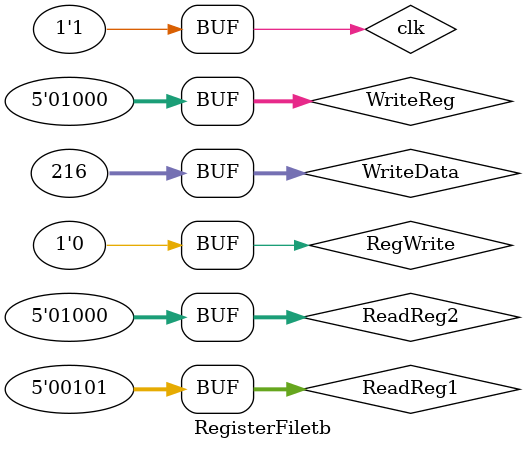
<source format=v>
`timescale 1ns / 1ps
module RegisterFiletb();
reg clk , RegWrite;
reg [4:0] ReadReg1,ReadReg2,WriteReg;
reg [31:0] WriteData;
wire [31:0] ReadData1,ReadData2;
always begin 
    clk = 0;
    #5;
    clk = 1;
    #5;
end
initial begin
    RegWrite = 1;
    ReadReg1 = 5;
    ReadReg2 = 2;
    WriteReg = 8;
    WriteData = 216;
    #100;
    RegWrite = 0;
    ReadReg1 = 5;
    ReadReg2 = 8;
    #10;
end
RegisterFile rf(clk,RegWrite,ReadReg1,ReadReg2,WriteReg,WriteData,ReadData1,ReadData2);
endmodule

</source>
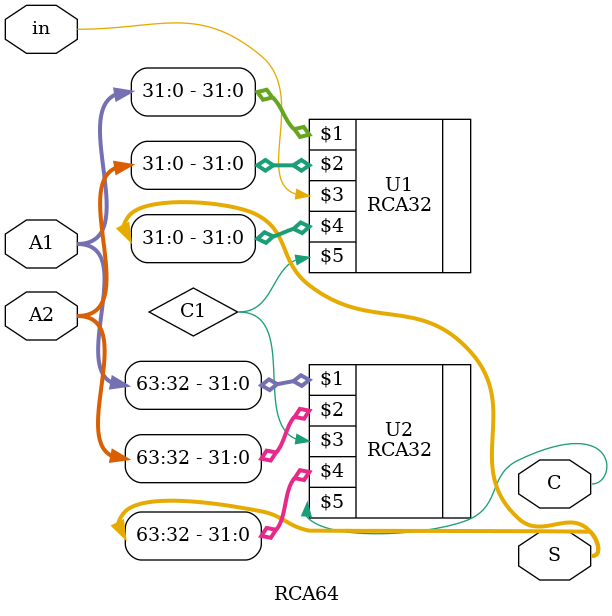
<source format=v>
`timescale 1ns / 1ps
module RCA64(A1,A2,in,S,C);
//Ripple Carry Adder
    //Inputs
    input [63:0] A1;
    input [63:0] A2;
	 input in;
    //Outputs
    output [63:0] S;
    output C;
    
    //Connecting the Full Adder Components
    wire C1;
	 RCA32 U1(A1[31:0],A2[31:0],in,S[31:0],C1);
	 RCA32 U2(A1[63:32],A2[63:32],C1,S[63:32],C);
endmodule

</source>
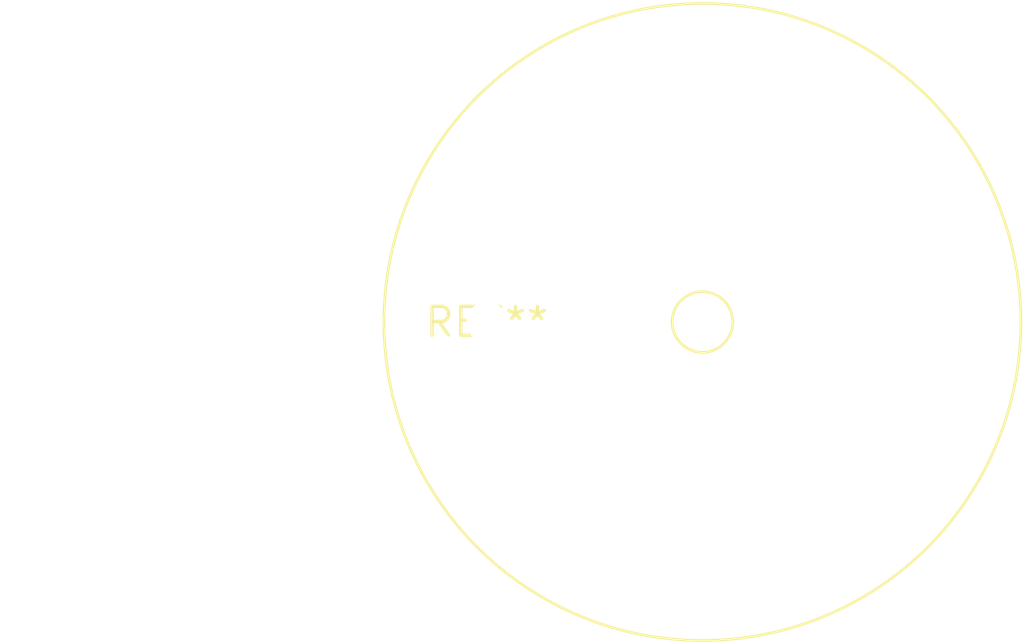
<source format=kicad_pcb>
(kicad_pcb (version 20240108) (generator pcbnew)

  (general
    (thickness 1.6)
  )

  (paper "A4")
  (layers
    (0 "F.Cu" signal)
    (31 "B.Cu" signal)
    (32 "B.Adhes" user "B.Adhesive")
    (33 "F.Adhes" user "F.Adhesive")
    (34 "B.Paste" user)
    (35 "F.Paste" user)
    (36 "B.SilkS" user "B.Silkscreen")
    (37 "F.SilkS" user "F.Silkscreen")
    (38 "B.Mask" user)
    (39 "F.Mask" user)
    (40 "Dwgs.User" user "User.Drawings")
    (41 "Cmts.User" user "User.Comments")
    (42 "Eco1.User" user "User.Eco1")
    (43 "Eco2.User" user "User.Eco2")
    (44 "Edge.Cuts" user)
    (45 "Margin" user)
    (46 "B.CrtYd" user "B.Courtyard")
    (47 "F.CrtYd" user "F.Courtyard")
    (48 "B.Fab" user)
    (49 "F.Fab" user)
    (50 "User.1" user)
    (51 "User.2" user)
    (52 "User.3" user)
    (53 "User.4" user)
    (54 "User.5" user)
    (55 "User.6" user)
    (56 "User.7" user)
    (57 "User.8" user)
    (58 "User.9" user)
  )

  (setup
    (pad_to_mask_clearance 0)
    (pcbplotparams
      (layerselection 0x00010fc_ffffffff)
      (plot_on_all_layers_selection 0x0000000_00000000)
      (disableapertmacros false)
      (usegerberextensions false)
      (usegerberattributes false)
      (usegerberadvancedattributes false)
      (creategerberjobfile false)
      (dashed_line_dash_ratio 12.000000)
      (dashed_line_gap_ratio 3.000000)
      (svgprecision 4)
      (plotframeref false)
      (viasonmask false)
      (mode 1)
      (useauxorigin false)
      (hpglpennumber 1)
      (hpglpenspeed 20)
      (hpglpendiameter 15.000000)
      (dxfpolygonmode false)
      (dxfimperialunits false)
      (dxfusepcbnewfont false)
      (psnegative false)
      (psa4output false)
      (plotreference false)
      (plotvalue false)
      (plotinvisibletext false)
      (sketchpadsonfab false)
      (subtractmaskfromsilk false)
      (outputformat 1)
      (mirror false)
      (drillshape 1)
      (scaleselection 1)
      (outputdirectory "")
    )
  )

  (net 0 "")

  (footprint "L_Radial_D27.9mm_P19.05mm_Vishay_IHB-3" (layer "F.Cu") (at 0 0))

)

</source>
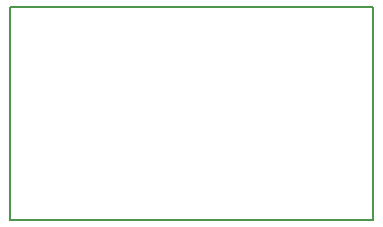
<source format=gbr>
G04 PROTEUS GERBER X2 FILE*
%TF.GenerationSoftware,Labcenter,Proteus,8.5-SP0-Build22067*%
%TF.CreationDate,2017-03-24T16:45:38+00:00*%
%TF.FileFunction,NonPlated,1,16,NPTH*%
%TF.FilePolarity,Positive*%
%TF.Part,Single*%
%FSLAX45Y45*%
%MOMM*%
G01*
%TA.AperFunction,Profile*%
%ADD13C,0.203200*%
D13*
X-20000Y+40000D02*
X+3050000Y+40000D01*
X+3050000Y+1850000D01*
X-20000Y+1850000D01*
X-20000Y+40000D01*
M02*

</source>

:: Exercise objective ::
Give every entry again as it is, dropping its pictures.

:: Answer space ::
<source format=v>
`timescale 1ns / 1ps
module RegisterFiletb();
reg clk , RegWrite;
reg [4:0] ReadReg1,ReadReg2,WriteReg;
reg [31:0] WriteData;
wire [31:0] ReadData1,ReadData2;
always begin 
    clk = 0;
    #5;
    clk = 1;
    #5;
end
initial begin
    RegWrite = 1;
    ReadReg1 = 5;
    ReadReg2 = 2;
    WriteReg = 8;
    WriteData = 216;
    #100;
    RegWrite = 0;
    ReadReg1 = 5;
    ReadReg2 = 8;
    #10;
end
RegisterFile rf(clk,RegWrite,ReadReg1,ReadReg2,WriteReg,WriteData,ReadData1,ReadData2);
endmodule

</source>
<source format=v>
`timescale 1ns / 1ps
module RCA64(A1,A2,in,S,C);
//Ripple Carry Adder
    //Inputs
    input [63:0] A1;
    input [63:0] A2;
	 input in;
    //Outputs
    output [63:0] S;
    output C;
    
    //Connecting the Full Adder Components
    wire C1;
	 RCA32 U1(A1[31:0],A2[31:0],in,S[31:0],C1);
	 RCA32 U2(A1[63:32],A2[63:32],C1,S[63:32],C);
endmodule

</source>
<source format=kicad_pcb>
(kicad_pcb (version 20240108) (generator pcbnew)

  (general
    (thickness 1.6)
  )

  (paper "A4")
  (layers
    (0 "F.Cu" signal)
    (31 "B.Cu" signal)
    (32 "B.Adhes" user "B.Adhesive")
    (33 "F.Adhes" user "F.Adhesive")
    (34 "B.Paste" user)
    (35 "F.Paste" user)
    (36 "B.SilkS" user "B.Silkscreen")
    (37 "F.SilkS" user "F.Silkscreen")
    (38 "B.Mask" user)
    (39 "F.Mask" user)
    (40 "Dwgs.User" user "User.Drawings")
    (41 "Cmts.User" user "User.Comments")
    (42 "Eco1.User" user "User.Eco1")
    (43 "Eco2.User" user "User.Eco2")
    (44 "Edge.Cuts" user)
    (45 "Margin" user)
    (46 "B.CrtYd" user "B.Courtyard")
    (47 "F.CrtYd" user "F.Courtyard")
    (48 "B.Fab" user)
    (49 "F.Fab" user)
    (50 "User.1" user)
    (51 "User.2" user)
    (52 "User.3" user)
    (53 "User.4" user)
    (54 "User.5" user)
    (55 "User.6" user)
    (56 "User.7" user)
    (57 "User.8" user)
    (58 "User.9" user)
  )

  (setup
    (pad_to_mask_clearance 0)
    (pcbplotparams
      (layerselection 0x00010fc_ffffffff)
      (plot_on_all_layers_selection 0x0000000_00000000)
      (disableapertmacros false)
      (usegerberextensions false)
      (usegerberattributes false)
      (usegerberadvancedattributes false)
      (creategerberjobfile false)
      (dashed_line_dash_ratio 12.000000)
      (dashed_line_gap_ratio 3.000000)
      (svgprecision 4)
      (plotframeref false)
      (viasonmask false)
      (mode 1)
      (useauxorigin false)
      (hpglpennumber 1)
      (hpglpenspeed 20)
      (hpglpendiameter 15.000000)
      (dxfpolygonmode false)
      (dxfimperialunits false)
      (dxfusepcbnewfont false)
      (psnegative false)
      (psa4output false)
      (plotreference false)
      (plotvalue false)
      (plotinvisibletext false)
      (sketchpadsonfab false)
      (subtractmaskfromsilk false)
      (outputformat 1)
      (mirror false)
      (drillshape 1)
      (scaleselection 1)
      (outputdirectory "")
    )
  )

  (net 0 "")

  (footprint "L_Radial_D27.9mm_P19.05mm_Vishay_IHB-3" (layer "F.Cu") (at 0 0))

)

</source>
<source format=gbr>
G04 PROTEUS GERBER X2 FILE*
%TF.GenerationSoftware,Labcenter,Proteus,8.5-SP0-Build22067*%
%TF.CreationDate,2017-03-24T16:45:38+00:00*%
%TF.FileFunction,NonPlated,1,16,NPTH*%
%TF.FilePolarity,Positive*%
%TF.Part,Single*%
%FSLAX45Y45*%
%MOMM*%
G01*
%TA.AperFunction,Profile*%
%ADD13C,0.203200*%
D13*
X-20000Y+40000D02*
X+3050000Y+40000D01*
X+3050000Y+1850000D01*
X-20000Y+1850000D01*
X-20000Y+40000D01*
M02*

</source>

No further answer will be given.